タンパク質を多く含み、必須アミノ酸のバランスが良い食材は、肉、魚、卵、大豆、大豆製品、乳製品が挙げられます。
他には骨粗鬆症を予防するカルシウムやビタミンDを摂取する事も重要です。ビタミンDはカルシウムの吸収を助ける働きがあり、魚介類、きのこ類、卵などに多く含まれています。
特に運動後の1時間以内にタンパク質を摂取する事が有効といわれています。
運動
サルコペニアを予防するには運動は非常に重要です。中でも負荷をかけたレジスタンストレーニングやウォーキングなどの有酸素運動が有効といわれています。

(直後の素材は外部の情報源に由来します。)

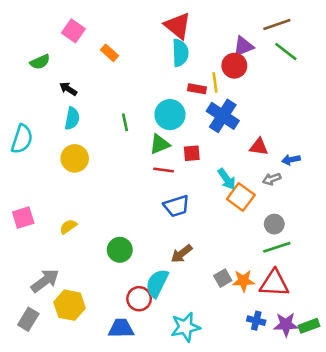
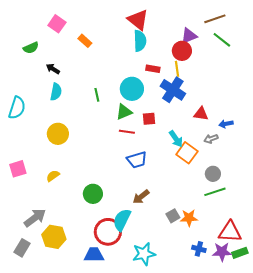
yellow line: (215, 82) -> (177, 69), moved
yellow circle: (75, 158) -> (58, 134), moved
red triangle: (274, 283) -> (230, 232), moved
red circle: (139, 299) -> (108, 232), size x1.4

筋力トレーニングとして自宅で行える簡単な方法を紹介していきます。
①スクワット
足を肩幅に開き、膝を曲げていきます。
・膝がつま先より前に出ない事
・膝とつま先が同じ方向を向く事
・背中を丸めない事
・お尻を後ろに引く事
がポイントとなります。
②ブリッジ
仰向けで膝を90°程度曲げてお尻を上に持ち上げます。腰を反りすぎないようにして行いましょう。
③横上げ
横向きに寝て、脚を真上に持ち上げます。
・上半身が後ろに倒れないように
・膝のお皿は正面を向く
・骨盤が後ろに倒れないように
がポイントとなります。
④がに股開き
横向きに寝て膝を曲げたまま、脚をがに股に開くように持ち上げます。
・上半身が後ろに倒れないように
・骨盤が後ろに倒れないように
がポイントとなります。
⑤腿上げ
椅子に座った状態で腿上げをします。
・上半身が後ろに倒れないように
・背中が丸まらないように
がポイントとなります。
⑥片脚立ち+横上げ
立った状態で脚を真横に挙げます。
転倒しないように椅子などに捕まって行いましょう。
⑦片脚立ち+後ろ上げ
立った状態で脚を真後ろに挙げます。
転倒しないように椅子などに捕まって行いましょう。
⑧つま先立ち
立った状態で背伸びをするようにつま先立ちをします。
転倒しないように椅子などに捕まって行いましょう。
まとめ
・ サルコペニアとは筋肉量、筋力の低下した状態をいい、歩行スピードの低下や物を持ち上げる事が困難になり様々な支障をきたす病態である。
・ 予防のためには食事と運動が重要である。